SUPPLIED MATERIAL:

:::::

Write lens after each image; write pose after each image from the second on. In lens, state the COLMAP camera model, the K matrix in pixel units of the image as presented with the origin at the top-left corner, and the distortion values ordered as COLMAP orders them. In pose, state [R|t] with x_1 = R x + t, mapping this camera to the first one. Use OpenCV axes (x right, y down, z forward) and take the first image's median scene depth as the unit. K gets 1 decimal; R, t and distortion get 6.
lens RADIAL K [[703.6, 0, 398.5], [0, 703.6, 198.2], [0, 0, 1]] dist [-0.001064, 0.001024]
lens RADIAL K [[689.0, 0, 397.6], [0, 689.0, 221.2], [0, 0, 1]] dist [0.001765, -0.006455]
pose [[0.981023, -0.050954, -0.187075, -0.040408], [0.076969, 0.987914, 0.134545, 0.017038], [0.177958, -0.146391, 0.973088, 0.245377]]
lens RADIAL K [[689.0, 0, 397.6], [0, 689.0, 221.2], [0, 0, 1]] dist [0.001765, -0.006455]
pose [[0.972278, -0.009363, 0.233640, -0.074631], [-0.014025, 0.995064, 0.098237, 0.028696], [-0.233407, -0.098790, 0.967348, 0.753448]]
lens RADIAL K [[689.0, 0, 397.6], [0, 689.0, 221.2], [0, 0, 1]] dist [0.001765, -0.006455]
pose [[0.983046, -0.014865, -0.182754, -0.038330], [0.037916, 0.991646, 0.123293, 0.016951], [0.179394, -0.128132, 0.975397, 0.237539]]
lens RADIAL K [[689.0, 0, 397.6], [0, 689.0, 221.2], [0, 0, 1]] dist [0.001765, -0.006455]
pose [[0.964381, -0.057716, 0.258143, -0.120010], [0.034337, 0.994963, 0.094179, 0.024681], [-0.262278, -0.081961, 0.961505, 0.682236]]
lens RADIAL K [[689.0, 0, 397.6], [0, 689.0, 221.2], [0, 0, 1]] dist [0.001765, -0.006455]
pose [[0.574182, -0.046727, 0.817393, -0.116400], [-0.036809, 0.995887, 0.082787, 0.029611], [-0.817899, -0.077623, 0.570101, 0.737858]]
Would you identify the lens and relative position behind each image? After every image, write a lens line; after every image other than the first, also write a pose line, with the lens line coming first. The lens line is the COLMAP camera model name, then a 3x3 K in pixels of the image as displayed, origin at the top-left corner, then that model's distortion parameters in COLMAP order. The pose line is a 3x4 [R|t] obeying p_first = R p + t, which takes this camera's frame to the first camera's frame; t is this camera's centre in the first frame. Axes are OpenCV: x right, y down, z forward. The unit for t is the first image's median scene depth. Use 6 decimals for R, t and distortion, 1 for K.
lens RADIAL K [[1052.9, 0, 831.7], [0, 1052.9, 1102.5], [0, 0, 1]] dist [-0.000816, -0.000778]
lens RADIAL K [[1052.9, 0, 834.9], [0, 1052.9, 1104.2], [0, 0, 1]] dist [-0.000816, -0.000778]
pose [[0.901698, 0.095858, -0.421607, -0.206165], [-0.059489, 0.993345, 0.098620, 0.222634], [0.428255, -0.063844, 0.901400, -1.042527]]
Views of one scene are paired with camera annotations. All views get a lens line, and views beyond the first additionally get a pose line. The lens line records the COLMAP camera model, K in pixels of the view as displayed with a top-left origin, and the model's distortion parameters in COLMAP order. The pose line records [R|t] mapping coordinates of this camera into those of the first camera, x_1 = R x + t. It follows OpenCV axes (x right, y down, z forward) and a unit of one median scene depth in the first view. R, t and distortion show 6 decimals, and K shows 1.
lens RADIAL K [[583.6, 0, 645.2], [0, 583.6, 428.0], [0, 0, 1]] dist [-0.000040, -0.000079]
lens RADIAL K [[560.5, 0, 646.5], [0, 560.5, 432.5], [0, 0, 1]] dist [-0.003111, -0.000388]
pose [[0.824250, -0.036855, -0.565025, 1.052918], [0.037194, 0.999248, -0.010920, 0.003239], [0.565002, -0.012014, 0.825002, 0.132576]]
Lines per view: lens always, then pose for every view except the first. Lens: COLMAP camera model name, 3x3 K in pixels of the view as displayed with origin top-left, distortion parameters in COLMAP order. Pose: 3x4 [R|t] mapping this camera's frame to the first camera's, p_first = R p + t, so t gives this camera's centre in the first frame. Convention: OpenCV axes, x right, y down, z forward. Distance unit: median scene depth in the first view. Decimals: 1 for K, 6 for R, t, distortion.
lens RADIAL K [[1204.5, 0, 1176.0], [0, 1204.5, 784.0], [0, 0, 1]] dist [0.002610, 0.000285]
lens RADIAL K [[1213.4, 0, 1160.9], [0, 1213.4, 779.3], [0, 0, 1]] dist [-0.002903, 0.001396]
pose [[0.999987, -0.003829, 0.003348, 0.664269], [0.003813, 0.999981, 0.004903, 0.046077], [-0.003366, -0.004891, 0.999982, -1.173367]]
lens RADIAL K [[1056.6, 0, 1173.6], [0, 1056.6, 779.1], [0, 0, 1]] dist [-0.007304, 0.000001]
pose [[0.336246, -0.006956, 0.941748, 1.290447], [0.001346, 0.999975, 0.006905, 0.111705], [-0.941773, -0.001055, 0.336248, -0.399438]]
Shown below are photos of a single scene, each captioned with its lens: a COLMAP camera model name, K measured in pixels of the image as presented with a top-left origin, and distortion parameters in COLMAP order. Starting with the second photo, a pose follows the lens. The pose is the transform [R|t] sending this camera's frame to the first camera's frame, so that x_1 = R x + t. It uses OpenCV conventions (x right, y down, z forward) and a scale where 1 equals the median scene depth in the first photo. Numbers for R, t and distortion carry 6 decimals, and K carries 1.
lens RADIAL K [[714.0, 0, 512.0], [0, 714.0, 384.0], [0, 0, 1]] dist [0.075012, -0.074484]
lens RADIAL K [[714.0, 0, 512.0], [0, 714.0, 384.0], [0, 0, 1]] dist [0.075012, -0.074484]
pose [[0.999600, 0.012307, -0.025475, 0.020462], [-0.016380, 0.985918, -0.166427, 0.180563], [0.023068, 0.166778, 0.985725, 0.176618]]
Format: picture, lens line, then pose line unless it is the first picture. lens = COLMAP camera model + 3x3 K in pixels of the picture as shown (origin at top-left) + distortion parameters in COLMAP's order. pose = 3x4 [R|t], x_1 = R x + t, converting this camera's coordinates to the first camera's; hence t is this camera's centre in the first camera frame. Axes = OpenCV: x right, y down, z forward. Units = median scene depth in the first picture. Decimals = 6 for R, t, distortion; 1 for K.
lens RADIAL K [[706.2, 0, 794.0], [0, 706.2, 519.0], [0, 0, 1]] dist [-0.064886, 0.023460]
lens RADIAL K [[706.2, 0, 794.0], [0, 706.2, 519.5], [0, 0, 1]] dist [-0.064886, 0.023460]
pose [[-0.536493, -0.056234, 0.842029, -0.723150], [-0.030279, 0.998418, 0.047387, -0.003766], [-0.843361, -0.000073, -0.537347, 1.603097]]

:::::

WORK TASK: Write out the material exactly, starting with the line that contains "Views of one" and continuing through the line that contains "-0.012014, 0.825002, 0.132576]]", both lines included.

EXERCISE SOLUTION:
Views of one scene are paired with camera annotations. All views get a lens line, and views beyond the first additionally get a pose line. The lens line records the COLMAP camera model, K in pixels of the view as displayed with a top-left origin, and the model's distortion parameters in COLMAP order. The pose line records [R|t] mapping coordinates of this camera into those of the first camera, x_1 = R x + t. It follows OpenCV axes (x right, y down, z forward) and a unit of one median scene depth in the first view. R, t and distortion show 6 decimals, and K shows 1.
lens RADIAL K [[583.6, 0, 645.2], [0, 583.6, 428.0], [0, 0, 1]] dist [-0.000040, -0.000079]
lens RADIAL K [[560.5, 0, 646.5], [0, 560.5, 432.5], [0, 0, 1]] dist [-0.003111, -0.000388]
pose [[0.824250, -0.036855, -0.565025, 1.052918], [0.037194, 0.999248, -0.010920, 0.003239], [0.565002, -0.012014, 0.825002, 0.132576]]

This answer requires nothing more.